Latvia and its southern neighbor are among the developing world’s best places for ethical travel, according to a California-based non-profit organization whose mission is “to use the power of tourism to protect human rights and the environment.”
Ethical Traveler gauged countries in the developing world according to a variety of measures of environmental protection, social welfare and human rights, the organization announced Dec. 9 upon releasing its report.
Latvia and Lithuania scored “particularly high” on the social welfare measure of child mortality rates, according to Ethical Traveler.
However, Ethical Traveler’s report also noted that no country is perfect and said Latvia, Lithuania and Poland should do more to prevent discrimination against ethnic and sexual minorities.
Latvia, Lithuania and Poland are joined in the Top 10 by Argentina, Barbados, Chile, Costa Rica, Dominica, Paulu and Uruguay. Lithuania also made the list last year, as did Argentina, Chile and Poland. Estonia made the list in 2008.

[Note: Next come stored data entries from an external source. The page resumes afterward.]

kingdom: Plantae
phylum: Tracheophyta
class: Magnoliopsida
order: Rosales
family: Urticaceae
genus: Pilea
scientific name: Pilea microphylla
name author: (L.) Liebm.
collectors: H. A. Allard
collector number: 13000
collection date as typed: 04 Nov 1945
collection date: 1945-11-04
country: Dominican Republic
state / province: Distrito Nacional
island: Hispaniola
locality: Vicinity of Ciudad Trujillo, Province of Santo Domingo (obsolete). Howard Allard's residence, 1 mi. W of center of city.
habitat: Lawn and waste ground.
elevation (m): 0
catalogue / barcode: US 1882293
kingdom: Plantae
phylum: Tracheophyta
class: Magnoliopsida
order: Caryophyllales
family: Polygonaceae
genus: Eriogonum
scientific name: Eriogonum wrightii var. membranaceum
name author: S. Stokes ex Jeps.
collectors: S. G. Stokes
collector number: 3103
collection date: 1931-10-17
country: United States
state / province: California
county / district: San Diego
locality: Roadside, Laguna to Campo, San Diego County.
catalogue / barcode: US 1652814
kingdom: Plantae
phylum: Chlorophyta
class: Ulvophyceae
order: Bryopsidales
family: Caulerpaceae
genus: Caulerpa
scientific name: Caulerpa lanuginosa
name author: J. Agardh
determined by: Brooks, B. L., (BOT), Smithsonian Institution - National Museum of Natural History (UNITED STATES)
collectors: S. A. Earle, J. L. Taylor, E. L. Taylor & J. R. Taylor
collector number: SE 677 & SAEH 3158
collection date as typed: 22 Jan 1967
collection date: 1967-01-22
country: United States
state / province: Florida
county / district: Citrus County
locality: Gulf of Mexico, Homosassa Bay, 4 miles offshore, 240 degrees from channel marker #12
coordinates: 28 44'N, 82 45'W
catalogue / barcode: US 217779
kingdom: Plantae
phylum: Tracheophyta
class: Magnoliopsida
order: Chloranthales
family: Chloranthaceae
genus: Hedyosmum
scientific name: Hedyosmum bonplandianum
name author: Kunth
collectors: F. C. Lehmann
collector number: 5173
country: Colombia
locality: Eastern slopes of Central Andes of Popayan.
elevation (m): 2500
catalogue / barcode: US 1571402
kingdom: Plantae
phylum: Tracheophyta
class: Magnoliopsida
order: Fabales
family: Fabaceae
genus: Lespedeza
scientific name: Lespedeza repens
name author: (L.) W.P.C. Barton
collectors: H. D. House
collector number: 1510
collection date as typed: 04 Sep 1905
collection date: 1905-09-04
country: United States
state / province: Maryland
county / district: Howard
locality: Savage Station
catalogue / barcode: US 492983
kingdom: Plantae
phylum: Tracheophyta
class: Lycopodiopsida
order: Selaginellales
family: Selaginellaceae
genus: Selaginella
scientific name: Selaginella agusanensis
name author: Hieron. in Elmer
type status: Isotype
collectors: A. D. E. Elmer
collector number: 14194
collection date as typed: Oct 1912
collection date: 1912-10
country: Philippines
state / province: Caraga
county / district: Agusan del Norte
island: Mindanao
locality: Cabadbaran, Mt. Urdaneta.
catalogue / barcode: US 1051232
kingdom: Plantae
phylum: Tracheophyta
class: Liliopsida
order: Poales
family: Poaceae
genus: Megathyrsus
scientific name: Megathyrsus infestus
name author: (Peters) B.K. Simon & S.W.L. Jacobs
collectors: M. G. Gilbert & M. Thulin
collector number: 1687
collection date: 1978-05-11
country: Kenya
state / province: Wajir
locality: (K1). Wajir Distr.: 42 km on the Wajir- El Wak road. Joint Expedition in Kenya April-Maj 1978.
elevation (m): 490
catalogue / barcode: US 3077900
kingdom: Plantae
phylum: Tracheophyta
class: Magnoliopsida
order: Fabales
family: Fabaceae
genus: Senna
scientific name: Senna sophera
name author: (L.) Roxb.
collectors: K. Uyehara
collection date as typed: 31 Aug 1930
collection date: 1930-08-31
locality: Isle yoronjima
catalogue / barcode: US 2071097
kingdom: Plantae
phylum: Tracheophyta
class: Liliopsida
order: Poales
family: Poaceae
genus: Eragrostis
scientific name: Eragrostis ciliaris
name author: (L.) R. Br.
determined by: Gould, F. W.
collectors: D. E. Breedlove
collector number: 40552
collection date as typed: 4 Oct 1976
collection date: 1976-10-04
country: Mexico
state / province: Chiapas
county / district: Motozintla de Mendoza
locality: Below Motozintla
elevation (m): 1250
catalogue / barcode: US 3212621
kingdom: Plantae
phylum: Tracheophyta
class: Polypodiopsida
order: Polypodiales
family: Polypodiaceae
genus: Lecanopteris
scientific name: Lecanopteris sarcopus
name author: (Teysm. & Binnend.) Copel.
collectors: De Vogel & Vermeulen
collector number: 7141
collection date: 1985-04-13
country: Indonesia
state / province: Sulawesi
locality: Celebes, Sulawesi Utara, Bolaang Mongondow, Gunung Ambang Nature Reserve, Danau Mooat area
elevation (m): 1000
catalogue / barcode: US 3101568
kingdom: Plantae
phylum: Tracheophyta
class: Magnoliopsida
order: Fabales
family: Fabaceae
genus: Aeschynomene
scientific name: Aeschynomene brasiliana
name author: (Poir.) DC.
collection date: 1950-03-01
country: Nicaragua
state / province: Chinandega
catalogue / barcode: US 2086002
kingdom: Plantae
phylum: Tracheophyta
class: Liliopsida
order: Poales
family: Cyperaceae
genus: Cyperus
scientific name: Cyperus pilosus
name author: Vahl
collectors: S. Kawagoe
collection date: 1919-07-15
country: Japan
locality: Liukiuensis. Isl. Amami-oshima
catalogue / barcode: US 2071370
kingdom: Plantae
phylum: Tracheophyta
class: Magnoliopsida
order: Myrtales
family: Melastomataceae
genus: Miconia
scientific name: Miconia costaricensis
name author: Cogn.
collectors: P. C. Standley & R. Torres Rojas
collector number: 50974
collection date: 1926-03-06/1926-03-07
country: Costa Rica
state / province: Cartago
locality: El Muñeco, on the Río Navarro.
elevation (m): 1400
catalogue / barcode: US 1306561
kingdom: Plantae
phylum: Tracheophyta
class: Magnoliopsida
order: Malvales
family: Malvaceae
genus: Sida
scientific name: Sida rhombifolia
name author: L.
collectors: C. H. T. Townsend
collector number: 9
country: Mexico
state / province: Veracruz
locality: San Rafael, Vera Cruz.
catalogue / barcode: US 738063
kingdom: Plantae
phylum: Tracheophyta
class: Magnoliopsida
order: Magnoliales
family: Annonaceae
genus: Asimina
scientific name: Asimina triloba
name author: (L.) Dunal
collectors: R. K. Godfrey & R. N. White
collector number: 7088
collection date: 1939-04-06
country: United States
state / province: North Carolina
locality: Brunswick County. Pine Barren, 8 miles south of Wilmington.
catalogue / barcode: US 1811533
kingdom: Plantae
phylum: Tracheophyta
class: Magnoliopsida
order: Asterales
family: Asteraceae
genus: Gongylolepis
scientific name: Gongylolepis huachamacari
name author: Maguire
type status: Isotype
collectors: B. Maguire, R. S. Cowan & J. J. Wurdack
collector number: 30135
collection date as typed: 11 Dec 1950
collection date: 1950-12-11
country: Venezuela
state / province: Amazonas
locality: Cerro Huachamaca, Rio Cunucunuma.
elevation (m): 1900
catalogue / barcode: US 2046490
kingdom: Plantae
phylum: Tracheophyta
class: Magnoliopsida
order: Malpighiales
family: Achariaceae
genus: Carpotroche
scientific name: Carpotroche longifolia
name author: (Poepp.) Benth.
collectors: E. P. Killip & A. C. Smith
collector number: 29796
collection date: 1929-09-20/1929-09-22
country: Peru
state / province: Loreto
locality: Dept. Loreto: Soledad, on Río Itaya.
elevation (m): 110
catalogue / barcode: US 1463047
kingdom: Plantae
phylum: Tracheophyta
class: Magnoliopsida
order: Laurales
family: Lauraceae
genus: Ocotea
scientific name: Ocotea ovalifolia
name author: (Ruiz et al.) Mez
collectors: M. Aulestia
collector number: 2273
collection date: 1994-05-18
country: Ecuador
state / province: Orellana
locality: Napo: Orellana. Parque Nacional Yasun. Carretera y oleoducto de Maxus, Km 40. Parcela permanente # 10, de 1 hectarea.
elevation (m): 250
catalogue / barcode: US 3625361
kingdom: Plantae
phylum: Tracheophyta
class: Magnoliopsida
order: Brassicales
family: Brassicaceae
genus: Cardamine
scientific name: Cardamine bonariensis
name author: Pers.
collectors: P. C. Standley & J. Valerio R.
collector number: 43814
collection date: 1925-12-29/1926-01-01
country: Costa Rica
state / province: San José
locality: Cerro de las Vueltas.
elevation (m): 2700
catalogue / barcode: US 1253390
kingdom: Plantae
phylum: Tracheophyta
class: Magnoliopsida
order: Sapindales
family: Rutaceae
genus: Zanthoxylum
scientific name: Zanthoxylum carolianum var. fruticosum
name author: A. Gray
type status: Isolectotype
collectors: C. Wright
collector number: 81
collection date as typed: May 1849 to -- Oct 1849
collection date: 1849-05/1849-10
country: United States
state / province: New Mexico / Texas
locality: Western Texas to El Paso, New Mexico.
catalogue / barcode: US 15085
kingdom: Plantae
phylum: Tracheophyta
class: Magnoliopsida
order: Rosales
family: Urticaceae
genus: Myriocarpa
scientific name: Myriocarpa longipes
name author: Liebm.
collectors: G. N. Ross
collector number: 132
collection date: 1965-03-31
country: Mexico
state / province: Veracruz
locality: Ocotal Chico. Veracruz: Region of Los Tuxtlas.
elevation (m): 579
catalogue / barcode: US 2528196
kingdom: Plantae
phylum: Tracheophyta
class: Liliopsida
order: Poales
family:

Unclear from Ethical Traveler’s report is what makes a nation “developing” rather than developed. The International Monetary Fund’s World Economic Outlook database groups all three Baltic countries among “emerging and developing economies.”
Its list, Ethical Traveler’s report suggests, can be used by tourists to “vote with our wings.”
“These destinations may not always be as glamorous as Paris, or as modern as Singapore,” Ethical Traveler’s Jane Esberg, Jeff Greenwald and Natalie Lefevre wrote in their summary of the results. “But they’re rich in natural wonders, and alive with fascinating culture. They’re also committed to conserving their natural treasures, while building economies that sustain and empower local communities. Our visits to these countries acknowledges these efforts, and inspires neighboring nations to embrace similar values.”
The Ethical Traveler organization, according to its website, “is dedicated to educating travelers about the social and environmental impact of their decisions, showing how travel can be a potent form of diplomacy, and giving travelers a forum through which their united voices can serve the world community.”